[[ Records supplied, beginning ]]

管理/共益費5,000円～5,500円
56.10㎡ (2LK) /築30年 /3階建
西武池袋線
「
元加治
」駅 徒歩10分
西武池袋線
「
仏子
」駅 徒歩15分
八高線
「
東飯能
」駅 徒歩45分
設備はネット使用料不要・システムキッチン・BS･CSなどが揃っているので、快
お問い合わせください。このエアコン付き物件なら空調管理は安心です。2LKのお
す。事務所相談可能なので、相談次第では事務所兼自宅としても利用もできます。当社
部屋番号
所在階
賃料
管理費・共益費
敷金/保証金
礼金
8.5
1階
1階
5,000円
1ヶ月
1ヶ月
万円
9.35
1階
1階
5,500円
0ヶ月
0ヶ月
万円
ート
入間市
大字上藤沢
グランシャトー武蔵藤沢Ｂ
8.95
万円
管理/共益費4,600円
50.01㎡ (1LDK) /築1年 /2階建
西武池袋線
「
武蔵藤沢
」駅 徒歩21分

[[ Records supplied, end ]]

> [Directive]:
Start at the line with "お問い合わせください。このエアコン付き物件なら空調管理は安心です。2LKのお". Give that line and every line after it again, word for word, through the last line above.

> [Response to this exercise]:
お問い合わせください。このエアコン付き物件なら空調管理は安心です。2LKのお
す。事務所相談可能なので、相談次第では事務所兼自宅としても利用もできます。当社
部屋番号
所在階
賃料
管理費・共益費
敷金/保証金
礼金
8.5
1階
1階
5,000円
1ヶ月
1ヶ月
万円
9.35
1階
1階
5,500円
0ヶ月
0ヶ月
万円
ート
入間市
大字上藤沢
グランシャトー武蔵藤沢Ｂ
8.95
万円
管理/共益費4,600円
50.01㎡ (1LDK) /築1年 /2階建
西武池袋線
「
武蔵藤沢
」駅 徒歩21分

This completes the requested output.